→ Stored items
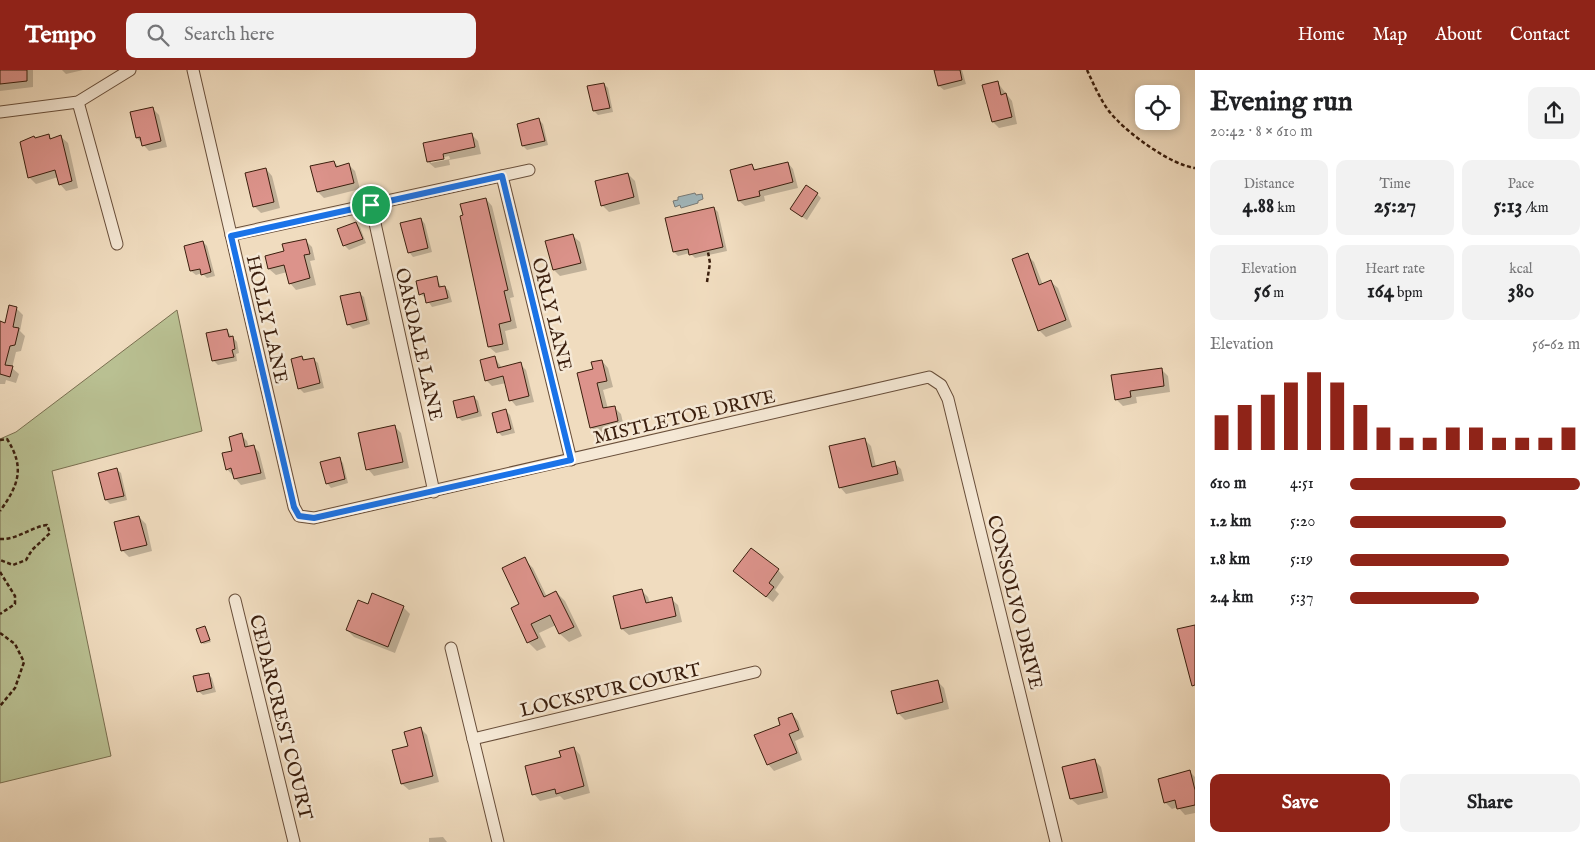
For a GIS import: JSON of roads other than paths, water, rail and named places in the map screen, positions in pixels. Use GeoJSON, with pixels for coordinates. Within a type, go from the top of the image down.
{"type":"FeatureCollection","features":[{"type":"Feature","properties":{"kind":"street"},"geometry":{"type":"LineString","coordinates":[[0,112],[78,102],[130,70]]}},
{"type":"Feature","properties":{"kind":"street","name":"HOLLY LANE"},"geometry":{"type":"LineString","coordinates":[[193,70],[294,507],[299,516]]}},
{"type":"Feature","properties":{"kind":"street"},"geometry":{"type":"LineString","coordinates":[[78,102],[117,244]]}},
{"type":"Feature","properties":{"kind":"street"},"geometry":{"type":"LineString","coordinates":[[231,236],[529,170]]}},
{"type":"Feature","properties":{"kind":"street","name":"ORLY LANE"},"geometry":{"type":"LineString","coordinates":[[502,176],[571,460]]}},
{"type":"Feature","properties":{"kind":"street","name":"OAKDALE LANE"},"geometry":{"type":"LineString","coordinates":[[371,205],[434,492]]}},
{"type":"Feature","properties":{"kind":"street","name":"MISTLETOE DRIVE"},"geometry":{"type":"LineString","coordinates":[[299,516],[314,518],[434,492],[929,377]]}},
{"type":"Feature","properties":{"kind":"street","name":"CONSOLVO DRIVE"},"geometry":{"type":"LineString","coordinates":[[929,377],[941,385],[948,398],[1056,842]]}},
{"type":"Feature","properties":{"kind":"street","name":"CEDARCREST COURT"},"geometry":{"type":"LineString","coordinates":[[235,600],[294,842]]}},
{"type":"Feature","properties":{"kind":"street"},"geometry":{"type":"LineString","coordinates":[[451,648],[498,842]]}},
{"type":"Feature","properties":{"kind":"street","name":"LOCKSPUR COURT"},"geometry":{"type":"LineString","coordinates":[[473,739],[755,672]]}},
{"type":"Feature","properties":{"kind":"water"},"geometry":{"type":"Polygon","coordinates":[[[695,193],[696,195],[702,194],[703,199],[698,201],[698,203],[681,208],[680,205],[675,207],[673,201],[678,200],[678,197],[695,193]]]}}]}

→ Required work
Reproduce the records above exactly, leaving out every picture they contain.

→ Solution to this exercise
For a GIS import: JSON of roads other than paths, water, rail and named places in the map screen, positions in pixels. Use GeoJSON, with pixels for coordinates. Within a type, go from the top of the image down.
{"type":"FeatureCollection","features":[{"type":"Feature","properties":{"kind":"street"},"geometry":{"type":"LineString","coordinates":[[0,112],[78,102],[130,70]]}},
{"type":"Feature","properties":{"kind":"street","name":"HOLLY LANE"},"geometry":{"type":"LineString","coordinates":[[193,70],[294,507],[299,516]]}},
{"type":"Feature","properties":{"kind":"street"},"geometry":{"type":"LineString","coordinates":[[78,102],[117,244]]}},
{"type":"Feature","properties":{"kind":"street"},"geometry":{"type":"LineString","coordinates":[[231,236],[529,170]]}},
{"type":"Feature","properties":{"kind":"street","name":"ORLY LANE"},"geometry":{"type":"LineString","coordinates":[[502,176],[571,460]]}},
{"type":"Feature","properties":{"kind":"street","name":"OAKDALE LANE"},"geometry":{"type":"LineString","coordinates":[[371,205],[434,492]]}},
{"type":"Feature","properties":{"kind":"street","name":"MISTLETOE DRIVE"},"geometry":{"type":"LineString","coordinates":[[299,516],[314,518],[434,492],[929,377]]}},
{"type":"Feature","properties":{"kind":"street","name":"CONSOLVO DRIVE"},"geometry":{"type":"LineString","coordinates":[[929,377],[941,385],[948,398],[1056,842]]}},
{"type":"Feature","properties":{"kind":"street","name":"CEDARCREST COURT"},"geometry":{"type":"LineString","coordinates":[[235,600],[294,842]]}},
{"type":"Feature","properties":{"kind":"street"},"geometry":{"type":"LineString","coordinates":[[451,648],[498,842]]}},
{"type":"Feature","properties":{"kind":"street","name":"LOCKSPUR COURT"},"geometry":{"type":"LineString","coordinates":[[473,739],[755,672]]}},
{"type":"Feature","properties":{"kind":"water"},"geometry":{"type":"Polygon","coordinates":[[[695,193],[696,195],[702,194],[703,199],[698,201],[698,203],[681,208],[680,205],[675,207],[673,201],[678,200],[678,197],[695,193]]]}}]}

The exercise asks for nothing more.